The benchmark US RBOB gasoline contract dropped 1.5 per cent to a two month low of $1.5603 a gallon following yesterday’s large surprise build in inventories of the fuel.
With US gasoline consumption accounting for almost one in every ten barrels of oil consumed globally, it’s not surprising that it’s a market that’s watched closely.
As it stands, US refiners are cranking out the motor fuel at a high rate, with refining runs hitting a record last week, according to the US Energy Information Administration, while initial indications are demand – based on preliminary numbers from the EIA – isn’t yet that hot.
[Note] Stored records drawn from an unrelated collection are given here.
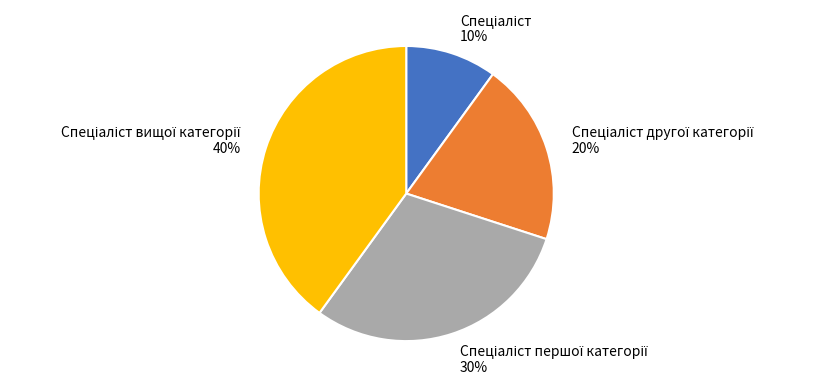

To the nearest percent, what is the average slice percentage?

25%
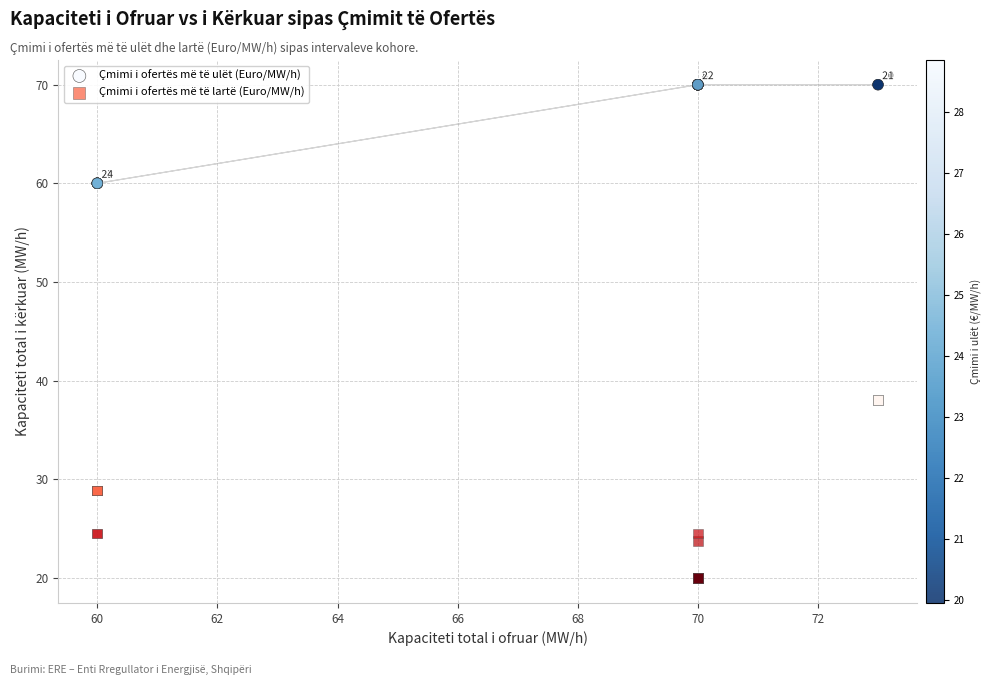

What is the X range (max minus min) for the scatter plot?

13.0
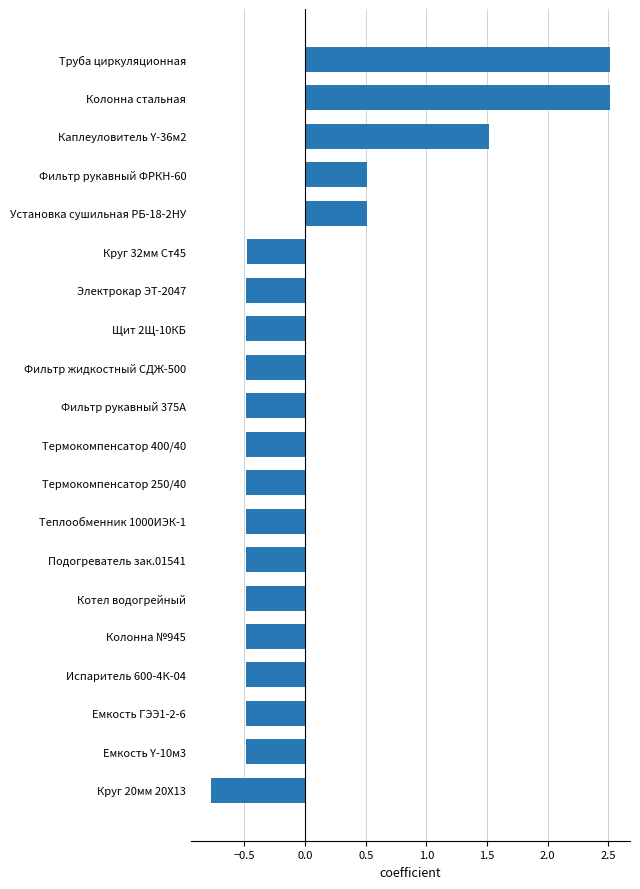

What is the sum of the values at Емкость ГЭЭ1-2-6 and Каплеуловитель Y-36м2?

1.0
Traders normally bank on US gasoline demand picking up over Easter and into the summer months, with family road-trips and driving several hours to weekend vacations spots as American as apple pie and, well, SUVs.
The drag from gasoline has pulled crude oil lower, with international benchmark Brent down 0.9 per cent at $51.35 a barrel while US benchmark West Texas Intermediate lost 1 per cent to $49.10 a barrel. The drop came despite US crude stocks falling for three straight weeks.
“Since the oil complex topped out a little over two weeks ago it has been driven lower by RBOB which have lost almost 10 per cent since April 10,” said Tamas Varga at oil brokerage PVM. “As a comparison WTI and Brent have fallen less than 8 per cent during the same period.”